The results of this study must be interpreted with
care because of its small sample size and lack of
randomization. However, this study provided
preliminary results from a comparison between a
more-engaged NH and a less-engaged NH. Hence, it
can be tested more rigorously with enrollment of
larger, randomized and more diverse sample of NHs.
Also, a control NH that did not receive telemedicine
consultations or received face-to-face consultations
was not included.
This study did not include unmeasured
confounding factors that could influence the level of
engagement of the NHs with Telegeriatrics. Thus,
the differences in hospitalizations observed between
more- and less-engaged facilities may not be of
significance, after adjusting for these unmeasured
factors.
Also, in this study, reduced hospitalizations were
regarded as the primary positive outcome of the
Telegeriatrics. Other telemedicine-related outcomes
such as the health-related quality of life and
functional status, and resident satisfaction with care
were not measured.
5 CONCLUSIONS
This pilot project showed promise for reducing
unnecessary hospital admissions among NH
residents. The early identification of clinical issues
and access to specialist support provided alternatives
to hospital care. By doing so, it could potentially
contain costs while optimizing resident outcomes.

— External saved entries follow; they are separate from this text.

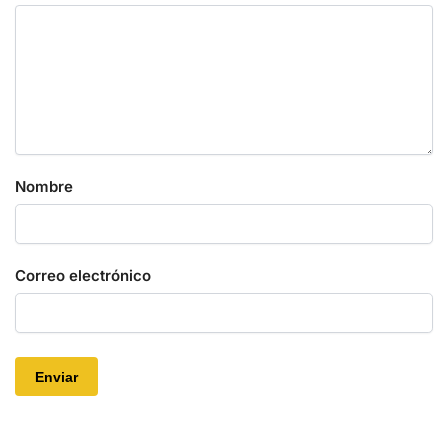
Nombre
Correo electrónico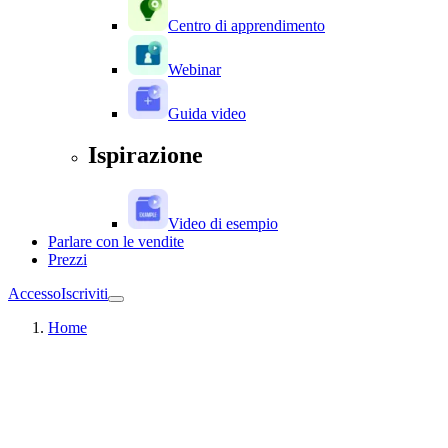
Centro di apprendimento
Webinar
Guida video
Ispirazione
Video di esempio
Parlare con le vendite
Prezzi
Accesso
Iscriviti
Home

It is observed from this study that increased
engagement with telemedicine could be fundamental
in preventing unnecessary hospitalizations. Savings
from hospitalizations were only apparent in the NH
that had a greater usage of telemedicine (Grabowski
and O’Malley, 2014). The intervention, even when
made available to the NH, does not guarantee the
NH staff’s active involvement. Telemedicine
providers will have to put in further efforts to
encourage engagement from the NHs. The
successful adoption of technological-related
interventions was reported to be generally due to
continuous support and comprehensive guidance
from the management (Moehr et al., 2006; Murray et
al., 2011). A team of skilled and knowledgeable NH
staff who work effectively together is crucial to
sustain the operations of using telemedicine, in order
to manage current and future influences.
Further work would be to measure the quality
outcome indicators, in order to better comprehend
the intrinsic value of distance support. These
indicators should measure mortality, cost savings,
and user satisfaction with the programme. Further
research is needed to qualitatively look into how the
NH users perceived Telegeriatrics and the barriers
that they face, which could potentially affect the
NH’s engagement level with Telegeriatrics.